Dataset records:
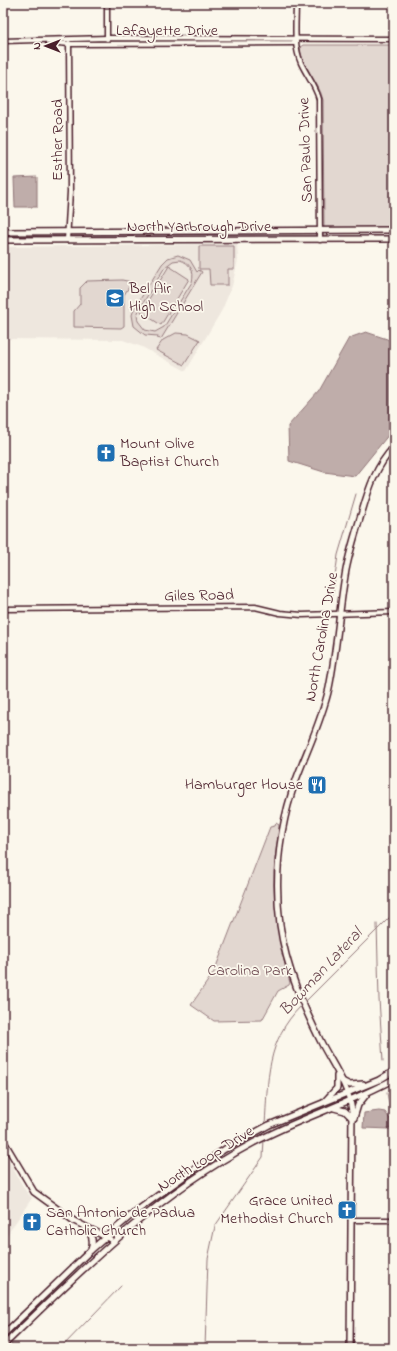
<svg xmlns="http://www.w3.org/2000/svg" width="397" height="1351" viewBox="0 0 397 1351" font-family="'Indie Flower',sans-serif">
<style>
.built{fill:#eee7de}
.green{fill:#e2d7d0;stroke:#967b7e;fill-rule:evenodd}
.water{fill:#bfadaa;stroke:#907477}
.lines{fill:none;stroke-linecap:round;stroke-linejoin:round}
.stream{stroke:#907477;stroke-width:1}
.minor-casing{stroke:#4a1f2b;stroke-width:7}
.major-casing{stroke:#4a1f2b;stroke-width:8}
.minor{stroke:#fbf7ec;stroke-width:4}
.major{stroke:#fbf7ec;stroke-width:5}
.labels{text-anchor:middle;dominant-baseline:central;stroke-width:3.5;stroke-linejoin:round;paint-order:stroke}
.street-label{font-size:16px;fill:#4a1f2b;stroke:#fbf7ec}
.poi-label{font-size:16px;fill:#4a1f2b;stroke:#fbf7ec;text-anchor:start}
.park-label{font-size:16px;fill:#704d54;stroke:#fbf7ec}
.water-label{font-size:17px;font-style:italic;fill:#6d4a51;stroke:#fbf7ec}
</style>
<rect width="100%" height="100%" fill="#fbf7ec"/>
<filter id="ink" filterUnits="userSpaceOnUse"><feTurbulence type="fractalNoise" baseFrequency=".025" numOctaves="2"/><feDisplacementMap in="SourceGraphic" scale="8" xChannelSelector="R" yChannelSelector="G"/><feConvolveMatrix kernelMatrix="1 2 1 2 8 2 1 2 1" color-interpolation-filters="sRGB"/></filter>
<g filter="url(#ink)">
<g class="built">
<path d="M237,244l1,16 -6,26 -10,24 -36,61 -44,-24 -19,-7 -120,-1v-92z"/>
<path d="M3,1150l22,40 7,8 -29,43z"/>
</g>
<g class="green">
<path d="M303,45h88l1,65 2,1v118h-67l-3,-2 -1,-127c-4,-19 -22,-33 -23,-53z"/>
<path d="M199,246h35v23h-6v16h-18l-1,-16h-10z"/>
<path d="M178,255l12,5 7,12 2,-2 3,2 -41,67 -4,-1 1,-2 -13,-1 -11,-9 -2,-11 2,-6 28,-45 6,-6zM180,260c10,3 15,11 12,22l-28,45 -9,5 -10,-2 -7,-9 -1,-6 3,-7 25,-41 8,-6z"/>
<path d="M169,266l20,13 -28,46 -20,-13z"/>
<path d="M122,280l10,2 -8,13v31l-3,2 -47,-1v-16l6,-7v-16l7,-7z"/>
<path d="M176,333l12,1 12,6 -16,25 -28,-15 7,-10z"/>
<path d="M276,823l3,2c-1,15 -4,30 -5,46 -1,38 5,75 16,112l-1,2 -11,6 -16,29 -48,1 -23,-16 23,-33 56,-145 5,-1z"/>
</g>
<g class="water">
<path d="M37,177v30h-22l-1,-29z"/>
<path d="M366,332l21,7 7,5v84l-39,48 -31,-4 -35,-11 -1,-35 31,-35 30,-53z"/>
<path d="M379,1111l6,1 9,13 -4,4 -27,-1 1,-15z"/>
</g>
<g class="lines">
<g class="stream">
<path d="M332,599l6,-44 18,-61"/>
<path d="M377,924l2,75 4,62"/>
<path d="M305,1002l89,-89"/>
<path d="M387,1093l2,10 5,7"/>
<path d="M265,1125c3,-46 1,-84 36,-119"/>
<path d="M61,1348l60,-62"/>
<path d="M205,1348l3,-89 7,-33 48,-69 1,-17"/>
</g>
<g class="minor-casing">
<g id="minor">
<path d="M107,3v36"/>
<path d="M296,3c0,19 -3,42 5,60 6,13 14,22 18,36l1,141"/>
<path d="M3,41l104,-3 287,1"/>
<path d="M48,42l21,2 224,-1 3,-3"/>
<path d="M67,240l3,-48 -1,-149"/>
<path d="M3,609l252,-2 25,6 22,2 92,-3"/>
<path d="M351,1220h43"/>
</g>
</g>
<g class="major-casing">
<g id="major">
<path d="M3,232l391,-2"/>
<path d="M3,240l391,-1"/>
<path d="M342,1081l8,4 13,-1"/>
<path d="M325,1101l12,-13v-12"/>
<path d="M334,1108l11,3 7,7"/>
<path d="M354,1118l4,-13 8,-10"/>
<path d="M3,1140l31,52 40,29 36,18"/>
<path d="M84,1227c8,7 10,13 7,23"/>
<path d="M3,1335l88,-85 44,-38 61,-44 29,-19 44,-24 110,-45 15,-9"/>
<path d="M3,1346c77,-75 154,-152 250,-203 46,-25 96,-39 141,-64"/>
<path d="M350,1348l2,-237c-3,-24 -19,-46 -30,-67 -19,-38 -36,-76 -42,-119 -6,-49 -1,-98 16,-145 11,-30 26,-60 33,-92 8,-39 10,-79 17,-118 4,-20 10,-39 16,-58 7,-24 14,-46 32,-65"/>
</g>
</g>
<use href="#minor" class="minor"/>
<use href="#major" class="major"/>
</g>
</g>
<defs>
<g id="school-square" transform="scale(1)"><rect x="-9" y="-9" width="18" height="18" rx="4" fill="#1f6fb2" stroke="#fbf7ec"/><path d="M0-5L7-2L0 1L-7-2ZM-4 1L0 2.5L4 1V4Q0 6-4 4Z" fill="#fff"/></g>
<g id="church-square" transform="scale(1)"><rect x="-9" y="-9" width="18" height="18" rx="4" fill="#1f6fb2" stroke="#fbf7ec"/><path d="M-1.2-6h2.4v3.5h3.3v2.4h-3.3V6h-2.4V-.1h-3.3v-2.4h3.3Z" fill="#fff"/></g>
<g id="restaurant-square" transform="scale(1)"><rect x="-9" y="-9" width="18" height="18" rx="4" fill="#1f6fb2" stroke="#fbf7ec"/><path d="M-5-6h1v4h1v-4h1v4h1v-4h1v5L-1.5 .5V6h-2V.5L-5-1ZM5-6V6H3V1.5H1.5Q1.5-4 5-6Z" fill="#fff"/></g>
</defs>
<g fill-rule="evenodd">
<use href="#school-square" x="115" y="298"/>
<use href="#church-square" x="106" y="453"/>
<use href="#restaurant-square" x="317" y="785"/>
<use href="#church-square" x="347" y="1210"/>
<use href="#church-square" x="32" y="1222"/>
</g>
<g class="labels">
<g class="street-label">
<text x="167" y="31">Lafayette Drive</text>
<text transform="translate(58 140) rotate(-90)">Esther Road</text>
<text transform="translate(306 150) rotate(-92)">San Paulo Drive</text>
<text x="199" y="227">North Yarbrough Drive</text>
<text transform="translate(199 596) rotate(-1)">Giles Road</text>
<text transform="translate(322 637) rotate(-80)">North Carolina Drive</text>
<text transform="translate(206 1159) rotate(-32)">North Loop Drive</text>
</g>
<g class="poi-label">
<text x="129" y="289">Bel Air<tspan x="129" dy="18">High School</tspan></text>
<text x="120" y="444">Mount Olive<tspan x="120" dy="18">Baptist Church</tspan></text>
<text x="303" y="785" text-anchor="end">Hamburger House</text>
<text x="333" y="1201" text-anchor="end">Grace United<tspan x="333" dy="18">Methodist Church</tspan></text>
<text x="46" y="1213">San Antonio de Padua<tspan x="46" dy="18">Catholic Church</tspan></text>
</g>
<g class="park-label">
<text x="250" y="971">Carolina Park</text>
</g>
<g class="water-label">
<text transform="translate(321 972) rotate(-47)">Bowman Lateral</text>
</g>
</g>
<rect width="397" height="1351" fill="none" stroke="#fbf7ec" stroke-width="16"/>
<rect x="8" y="8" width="381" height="1335" fill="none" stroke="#4a1f2b" stroke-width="1.5" filter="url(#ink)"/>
<g transform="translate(46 46) rotate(270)" stroke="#fbf7ec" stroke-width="3" paint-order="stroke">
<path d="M0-3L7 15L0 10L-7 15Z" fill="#4a1f2b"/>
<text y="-6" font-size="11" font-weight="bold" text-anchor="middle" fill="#4a1f2b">N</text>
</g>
</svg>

▶ [The task]: Working through the records, find each line containing the word "evenodd" and copy it.

▶ [Task output]:
.green{fill:#e2d7d0;stroke:#967b7e;fill-rule:evenodd}
<g fill-rule="evenodd">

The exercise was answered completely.